In triangle `A B C ,2a csin(1/2(A-B+C))` is equal to `a^2+b^2-c^2` (b) `c^2+a^2-b^2` `b^2-c^2-a^2` (d) `c^2-a^2-b^2`

To solve the problem, we need to show that in triangle \( ABC \), the expression \( 2a c \sin\left(\frac{1}{2}(A - B + C)\right) \) is equal to \( c^2 + a^2 - b^2 \). ### Step-by-Step Solution: 1. **Understand the Angles in Triangle**: We know that in any triangle, the sum of the angles is \( 180^\circ \). Therefore, we can express \( A + B + C = 180^\circ \). From this, we can derive: \[ A + C = 180^\circ - B \] 2. **Rearranging the Angles**: We can rearrange the above equation to find: \[ A + C - B = 180^\circ - 2B \] 3. **Using the Sine Function**: We need to evaluate \( 2a c \sin\left(\frac{1}{2}(A - B + C)\right) \).
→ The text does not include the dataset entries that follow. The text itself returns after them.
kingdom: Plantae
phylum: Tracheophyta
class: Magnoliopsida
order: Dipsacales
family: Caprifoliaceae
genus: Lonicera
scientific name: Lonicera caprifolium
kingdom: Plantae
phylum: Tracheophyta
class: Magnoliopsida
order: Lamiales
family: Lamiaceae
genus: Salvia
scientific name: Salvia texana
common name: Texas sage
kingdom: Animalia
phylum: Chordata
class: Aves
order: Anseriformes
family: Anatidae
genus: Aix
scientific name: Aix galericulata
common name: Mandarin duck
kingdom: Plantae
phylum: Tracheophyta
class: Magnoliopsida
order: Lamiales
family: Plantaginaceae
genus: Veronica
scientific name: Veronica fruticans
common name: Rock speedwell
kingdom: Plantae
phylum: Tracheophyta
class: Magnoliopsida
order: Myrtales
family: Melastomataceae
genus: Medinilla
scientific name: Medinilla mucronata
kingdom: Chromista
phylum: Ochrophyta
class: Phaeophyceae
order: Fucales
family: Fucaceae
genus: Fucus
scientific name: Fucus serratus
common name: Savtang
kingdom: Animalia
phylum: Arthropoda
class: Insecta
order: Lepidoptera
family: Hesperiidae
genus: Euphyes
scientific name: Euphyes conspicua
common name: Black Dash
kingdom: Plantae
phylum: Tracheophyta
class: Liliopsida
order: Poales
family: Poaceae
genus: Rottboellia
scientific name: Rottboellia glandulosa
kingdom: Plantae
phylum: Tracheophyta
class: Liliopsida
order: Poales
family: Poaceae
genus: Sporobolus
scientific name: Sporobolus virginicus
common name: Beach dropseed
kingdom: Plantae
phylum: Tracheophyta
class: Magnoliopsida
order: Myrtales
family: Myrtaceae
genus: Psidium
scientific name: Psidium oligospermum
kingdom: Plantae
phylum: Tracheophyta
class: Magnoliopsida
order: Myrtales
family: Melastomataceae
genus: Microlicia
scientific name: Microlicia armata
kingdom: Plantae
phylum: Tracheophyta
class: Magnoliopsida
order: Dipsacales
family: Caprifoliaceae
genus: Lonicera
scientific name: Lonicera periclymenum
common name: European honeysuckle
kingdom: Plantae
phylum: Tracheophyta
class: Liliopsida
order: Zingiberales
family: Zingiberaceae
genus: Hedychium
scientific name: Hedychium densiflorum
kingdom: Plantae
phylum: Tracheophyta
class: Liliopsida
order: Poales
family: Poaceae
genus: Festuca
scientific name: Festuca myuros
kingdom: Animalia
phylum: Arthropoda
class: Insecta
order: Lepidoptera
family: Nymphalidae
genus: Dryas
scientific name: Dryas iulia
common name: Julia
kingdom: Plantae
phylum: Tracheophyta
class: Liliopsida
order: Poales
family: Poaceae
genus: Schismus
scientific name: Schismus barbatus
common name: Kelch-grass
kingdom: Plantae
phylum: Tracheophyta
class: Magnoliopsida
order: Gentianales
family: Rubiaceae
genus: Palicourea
We can substitute for \( A + C - B \): \[ 2a c \sin\left(\frac{1}{2}(A - B + C)\right) = 2a c \sin\left(\frac{1}{2}(180^\circ - 2B)\right) \] 4. **Applying the Sine Identity**: Using the sine identity \( \sin(90^\circ - x) = \cos(x) \), we have: \[ \sin\left(\frac{1}{2}(180^\circ - 2B)\right) = \cos(B) \] Therefore, we can rewrite our expression as: \[ 2a c \cos(B) \] 5. **Using the Cosine Rule**: According to the cosine rule, we know: \[ \cos(B) = \frac{a^2 + c^2 - b^2}{2ac} \] Substituting this into our expression gives: \[ 2a c \cos(B) = 2a c \left(\frac{a^2 + c^2 - b^2}{2ac}\right) \] 6. **Simplifying the Expression**: The \( 2ac \) in the numerator and denominator cancels out: \[ 2a c \cdot \frac{a^2 + c^2 - b^2}{2ac} = a^2 + c^2 - b^2 \] 7. **Final Result**: Thus, we have shown that: \[ 2a c \sin\left(\frac{1}{2}(A - B + C)\right) = a^2 + c^2 - b^2 \] ### Conclusion: The correct answer is \( c^2 + a^2 - b^2 \), which corresponds to option (b).